▸ **TASK INSTRUCTIONS**
Gather each line containing the string "application" from these entries.

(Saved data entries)
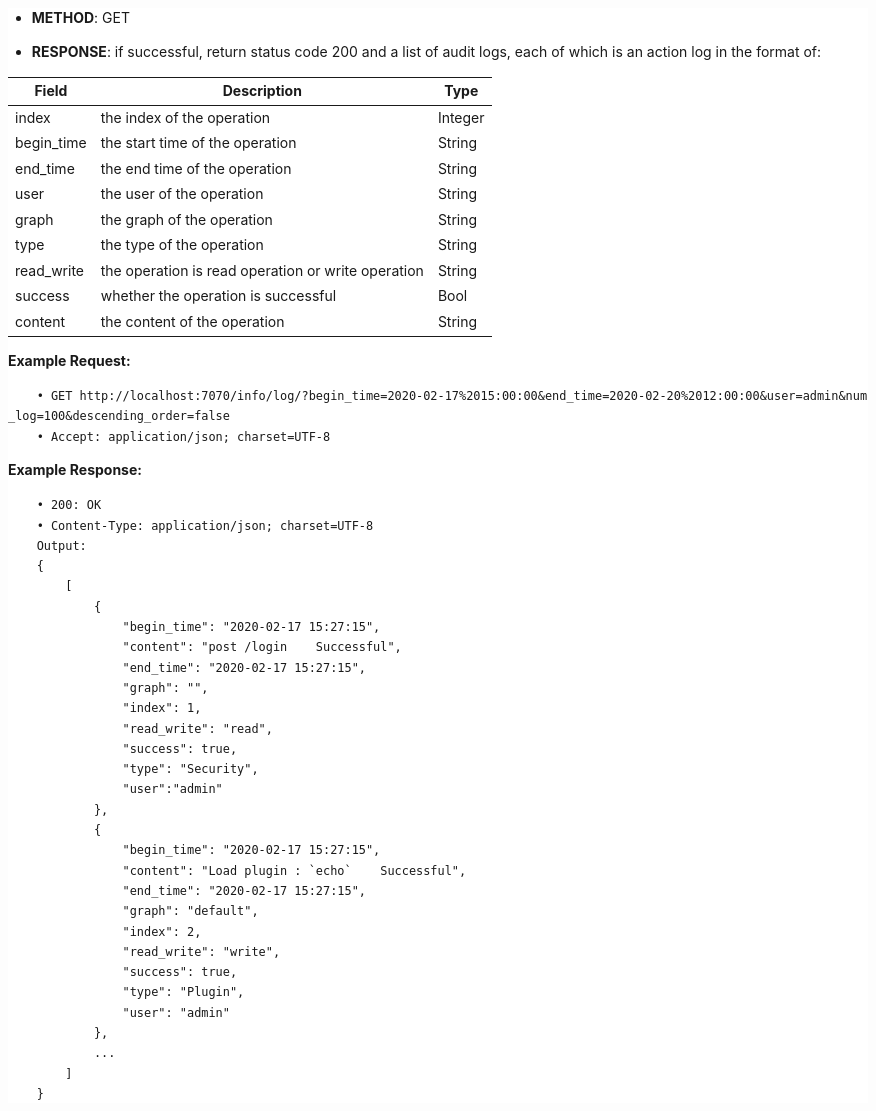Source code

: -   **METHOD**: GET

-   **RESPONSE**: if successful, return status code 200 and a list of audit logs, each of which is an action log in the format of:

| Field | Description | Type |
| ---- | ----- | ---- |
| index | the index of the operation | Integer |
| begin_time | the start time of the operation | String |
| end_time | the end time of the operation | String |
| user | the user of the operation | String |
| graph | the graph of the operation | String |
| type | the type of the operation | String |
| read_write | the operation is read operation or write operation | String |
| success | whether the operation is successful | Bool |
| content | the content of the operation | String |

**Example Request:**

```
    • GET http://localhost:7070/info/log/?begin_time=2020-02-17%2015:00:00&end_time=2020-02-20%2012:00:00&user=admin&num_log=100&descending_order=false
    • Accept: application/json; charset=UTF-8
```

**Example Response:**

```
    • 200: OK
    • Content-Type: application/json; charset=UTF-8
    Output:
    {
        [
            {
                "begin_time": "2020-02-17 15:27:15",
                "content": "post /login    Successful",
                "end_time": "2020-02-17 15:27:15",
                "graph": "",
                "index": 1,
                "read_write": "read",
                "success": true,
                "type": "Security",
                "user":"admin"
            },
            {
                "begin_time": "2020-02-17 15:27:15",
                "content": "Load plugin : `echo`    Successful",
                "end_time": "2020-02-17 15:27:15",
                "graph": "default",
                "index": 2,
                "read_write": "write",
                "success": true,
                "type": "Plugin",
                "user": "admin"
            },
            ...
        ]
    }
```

--

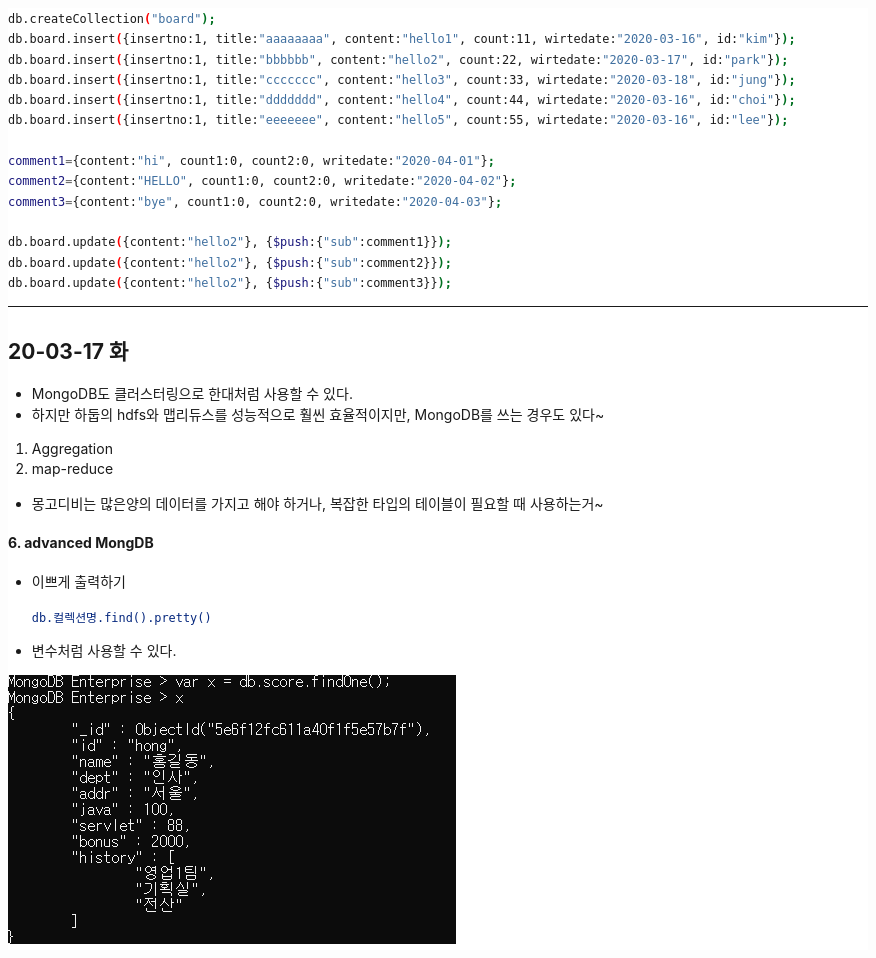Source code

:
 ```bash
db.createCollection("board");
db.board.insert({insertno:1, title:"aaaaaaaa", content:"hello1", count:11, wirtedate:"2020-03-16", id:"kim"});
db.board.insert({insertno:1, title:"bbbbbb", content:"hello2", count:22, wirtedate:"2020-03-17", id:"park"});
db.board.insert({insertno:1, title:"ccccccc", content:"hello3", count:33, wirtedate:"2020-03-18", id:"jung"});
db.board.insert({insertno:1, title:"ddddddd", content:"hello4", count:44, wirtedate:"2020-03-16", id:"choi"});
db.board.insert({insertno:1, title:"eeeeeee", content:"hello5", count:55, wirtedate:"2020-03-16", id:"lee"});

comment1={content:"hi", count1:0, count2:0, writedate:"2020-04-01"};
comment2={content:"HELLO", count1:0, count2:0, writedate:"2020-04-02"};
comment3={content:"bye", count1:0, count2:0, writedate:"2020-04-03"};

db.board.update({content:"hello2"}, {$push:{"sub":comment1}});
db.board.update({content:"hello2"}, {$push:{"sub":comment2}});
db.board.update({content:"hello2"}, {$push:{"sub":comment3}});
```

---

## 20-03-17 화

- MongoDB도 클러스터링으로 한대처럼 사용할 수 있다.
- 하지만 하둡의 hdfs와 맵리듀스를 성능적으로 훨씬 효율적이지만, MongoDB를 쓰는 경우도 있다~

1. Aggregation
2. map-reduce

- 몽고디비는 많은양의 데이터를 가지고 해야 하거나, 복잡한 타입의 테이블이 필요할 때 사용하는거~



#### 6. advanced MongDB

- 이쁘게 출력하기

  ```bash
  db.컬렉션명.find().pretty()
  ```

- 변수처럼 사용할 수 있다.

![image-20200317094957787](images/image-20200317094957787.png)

▸ **SOLUTION FOR THIS EXERCISE**
    • Accept: application/json; charset=UTF-8
    • Content-Type: application/json; charset=UTF-8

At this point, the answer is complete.